Example 3: A foreign company attaches an expert's report as an annexure (issued along with prospectus) instead of including it on the face. The company claims Section 388 doesn't apply. — Result: Section 388(2) deems it included — same disclosure rules apply.

⚠️ Common exam mistakes

  • Thinking oral consent of an expert is sufficient — written consent is mandatory.
  • Forgetting that consent must NOT have been withdrawn before delivery for registration.
  • Missing the statement requirement: the prospectus must AFFIRMATIVELY state that the expert has given and not withdrawn consent.
  • Believing that incorporating expert reports by reference avoids Section 388 — Section 388(2) explicitly covers this.
  • Confusing 'expert' under Section 388 with all professional advisors — only those whose statements are purportedly made are 'experts' for this provision.

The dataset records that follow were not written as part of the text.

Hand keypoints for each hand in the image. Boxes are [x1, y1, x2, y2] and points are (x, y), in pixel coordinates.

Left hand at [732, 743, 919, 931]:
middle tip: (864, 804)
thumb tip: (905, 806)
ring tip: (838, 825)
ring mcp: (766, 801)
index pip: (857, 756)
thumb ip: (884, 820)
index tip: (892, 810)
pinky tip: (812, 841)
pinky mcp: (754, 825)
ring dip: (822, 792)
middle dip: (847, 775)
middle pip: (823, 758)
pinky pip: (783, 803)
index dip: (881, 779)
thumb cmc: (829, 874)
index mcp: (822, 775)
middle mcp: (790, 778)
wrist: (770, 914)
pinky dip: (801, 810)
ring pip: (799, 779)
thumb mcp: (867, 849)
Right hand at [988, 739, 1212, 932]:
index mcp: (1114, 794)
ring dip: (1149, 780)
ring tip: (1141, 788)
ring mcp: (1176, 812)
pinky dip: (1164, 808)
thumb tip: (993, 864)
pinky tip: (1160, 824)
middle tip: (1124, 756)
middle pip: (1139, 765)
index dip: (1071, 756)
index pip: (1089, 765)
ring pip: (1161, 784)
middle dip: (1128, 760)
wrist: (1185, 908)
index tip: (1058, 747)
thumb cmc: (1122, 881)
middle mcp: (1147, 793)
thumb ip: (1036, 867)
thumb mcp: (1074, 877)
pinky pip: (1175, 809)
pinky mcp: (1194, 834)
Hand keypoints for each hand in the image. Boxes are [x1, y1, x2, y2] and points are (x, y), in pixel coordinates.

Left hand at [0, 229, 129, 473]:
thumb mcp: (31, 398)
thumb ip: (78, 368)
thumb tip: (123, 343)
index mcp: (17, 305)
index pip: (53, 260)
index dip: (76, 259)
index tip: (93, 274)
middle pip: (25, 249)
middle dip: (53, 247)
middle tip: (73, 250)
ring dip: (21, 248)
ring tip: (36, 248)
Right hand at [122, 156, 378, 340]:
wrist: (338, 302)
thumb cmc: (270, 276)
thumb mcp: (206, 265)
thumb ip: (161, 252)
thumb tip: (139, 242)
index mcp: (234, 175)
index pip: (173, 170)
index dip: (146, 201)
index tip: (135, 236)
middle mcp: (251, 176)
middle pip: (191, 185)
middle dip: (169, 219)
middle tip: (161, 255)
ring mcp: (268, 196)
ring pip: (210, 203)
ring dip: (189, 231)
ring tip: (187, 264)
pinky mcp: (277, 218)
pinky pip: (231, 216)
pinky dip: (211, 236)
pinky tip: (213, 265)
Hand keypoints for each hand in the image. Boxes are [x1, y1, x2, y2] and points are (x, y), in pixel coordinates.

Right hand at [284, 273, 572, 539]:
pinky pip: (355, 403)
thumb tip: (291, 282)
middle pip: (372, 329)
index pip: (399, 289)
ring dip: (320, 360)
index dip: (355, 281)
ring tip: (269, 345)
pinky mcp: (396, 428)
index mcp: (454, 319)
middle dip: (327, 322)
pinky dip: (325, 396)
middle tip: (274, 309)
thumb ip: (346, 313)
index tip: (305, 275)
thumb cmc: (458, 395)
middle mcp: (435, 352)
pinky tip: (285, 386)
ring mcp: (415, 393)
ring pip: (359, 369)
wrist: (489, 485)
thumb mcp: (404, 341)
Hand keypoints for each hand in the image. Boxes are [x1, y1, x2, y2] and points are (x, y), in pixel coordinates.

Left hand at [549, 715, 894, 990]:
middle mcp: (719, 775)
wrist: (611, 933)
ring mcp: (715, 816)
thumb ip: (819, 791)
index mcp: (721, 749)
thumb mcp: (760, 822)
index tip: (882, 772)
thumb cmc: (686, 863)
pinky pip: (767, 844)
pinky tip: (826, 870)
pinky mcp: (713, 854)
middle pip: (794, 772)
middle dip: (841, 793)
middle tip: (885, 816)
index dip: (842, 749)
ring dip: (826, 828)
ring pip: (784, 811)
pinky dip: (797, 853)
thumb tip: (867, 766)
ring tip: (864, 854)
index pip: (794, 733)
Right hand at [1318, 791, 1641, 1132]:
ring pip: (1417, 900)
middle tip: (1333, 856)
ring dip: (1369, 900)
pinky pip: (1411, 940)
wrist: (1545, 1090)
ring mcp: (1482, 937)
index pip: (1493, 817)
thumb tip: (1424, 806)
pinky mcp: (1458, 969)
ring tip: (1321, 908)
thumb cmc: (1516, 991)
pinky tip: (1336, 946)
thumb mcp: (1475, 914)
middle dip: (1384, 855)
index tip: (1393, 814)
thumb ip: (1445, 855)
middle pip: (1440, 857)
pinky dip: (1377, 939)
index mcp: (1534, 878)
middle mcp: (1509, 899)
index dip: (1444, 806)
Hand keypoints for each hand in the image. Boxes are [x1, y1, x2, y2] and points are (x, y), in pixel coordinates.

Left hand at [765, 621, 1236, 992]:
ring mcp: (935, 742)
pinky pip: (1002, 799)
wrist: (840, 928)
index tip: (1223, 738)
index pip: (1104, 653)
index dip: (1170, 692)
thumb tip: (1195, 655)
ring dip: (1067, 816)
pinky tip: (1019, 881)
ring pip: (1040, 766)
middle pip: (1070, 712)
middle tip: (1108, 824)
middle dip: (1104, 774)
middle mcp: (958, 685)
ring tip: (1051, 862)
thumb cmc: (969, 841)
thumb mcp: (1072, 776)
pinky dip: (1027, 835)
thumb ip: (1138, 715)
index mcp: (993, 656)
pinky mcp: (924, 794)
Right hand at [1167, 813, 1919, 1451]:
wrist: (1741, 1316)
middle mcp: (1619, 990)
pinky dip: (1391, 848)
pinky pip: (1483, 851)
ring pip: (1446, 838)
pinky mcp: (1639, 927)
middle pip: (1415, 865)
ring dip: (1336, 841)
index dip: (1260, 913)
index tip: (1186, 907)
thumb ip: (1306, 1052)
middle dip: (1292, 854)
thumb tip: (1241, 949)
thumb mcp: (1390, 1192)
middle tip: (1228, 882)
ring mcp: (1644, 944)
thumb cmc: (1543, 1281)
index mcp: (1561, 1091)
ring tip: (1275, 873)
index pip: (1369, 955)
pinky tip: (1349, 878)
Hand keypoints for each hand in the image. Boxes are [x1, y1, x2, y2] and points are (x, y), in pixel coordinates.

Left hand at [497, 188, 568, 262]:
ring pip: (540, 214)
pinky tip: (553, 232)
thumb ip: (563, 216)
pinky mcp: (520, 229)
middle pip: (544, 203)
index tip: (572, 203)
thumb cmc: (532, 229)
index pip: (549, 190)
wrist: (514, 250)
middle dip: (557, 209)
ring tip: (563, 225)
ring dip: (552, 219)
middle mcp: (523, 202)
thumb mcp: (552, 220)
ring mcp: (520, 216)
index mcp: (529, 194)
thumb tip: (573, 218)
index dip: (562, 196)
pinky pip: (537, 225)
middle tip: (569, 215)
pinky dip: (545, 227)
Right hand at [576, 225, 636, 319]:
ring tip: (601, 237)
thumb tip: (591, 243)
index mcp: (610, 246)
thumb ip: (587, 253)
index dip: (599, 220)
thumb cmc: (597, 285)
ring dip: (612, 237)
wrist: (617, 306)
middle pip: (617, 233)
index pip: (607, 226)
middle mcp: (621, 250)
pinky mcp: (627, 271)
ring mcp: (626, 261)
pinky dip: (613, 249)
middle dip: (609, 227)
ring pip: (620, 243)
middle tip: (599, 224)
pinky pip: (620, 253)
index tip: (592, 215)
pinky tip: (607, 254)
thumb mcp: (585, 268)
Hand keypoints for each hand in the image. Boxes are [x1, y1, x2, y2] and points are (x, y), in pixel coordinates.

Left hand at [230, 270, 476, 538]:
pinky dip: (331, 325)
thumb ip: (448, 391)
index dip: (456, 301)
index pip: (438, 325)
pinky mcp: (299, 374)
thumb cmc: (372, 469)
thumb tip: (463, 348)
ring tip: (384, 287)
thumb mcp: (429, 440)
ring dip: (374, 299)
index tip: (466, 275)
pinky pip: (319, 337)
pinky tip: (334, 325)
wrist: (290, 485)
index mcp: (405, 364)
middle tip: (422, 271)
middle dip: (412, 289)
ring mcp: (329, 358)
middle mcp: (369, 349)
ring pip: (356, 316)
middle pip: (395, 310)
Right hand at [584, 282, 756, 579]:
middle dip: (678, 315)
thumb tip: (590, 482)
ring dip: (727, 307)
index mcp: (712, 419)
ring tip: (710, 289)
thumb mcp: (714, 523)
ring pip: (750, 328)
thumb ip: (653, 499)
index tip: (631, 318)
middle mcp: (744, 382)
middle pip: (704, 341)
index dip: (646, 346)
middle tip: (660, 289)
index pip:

Bare-Act text Section 388 · Companies Act, 2013 · click to expand
Section 388(1): No person shall issue, circulate or distribute in India any prospectus offering for subscription in securities of a company incorporated or to be incorporated outside India... (a) if, where the prospectus includes a statement purporting to be made by an expert, he has not given his written consent, or has withdrawn his written consent before delivery of the prospectus for registration... or there does not appear in the prospectus a statement that he has given and has not withdrawn his consent as aforesaid; or (b) if the prospectus does not have the effect... of rendering all persons concerned bound by all the provisions of sections 33 and 40, so far as applicable. Section 388(2): For the purposes of this section, a statement shall be deemed to be included in a prospectus, if it is contained in any report or memorandum appearing on the face thereof or by reference incorporated therein or issued therewith.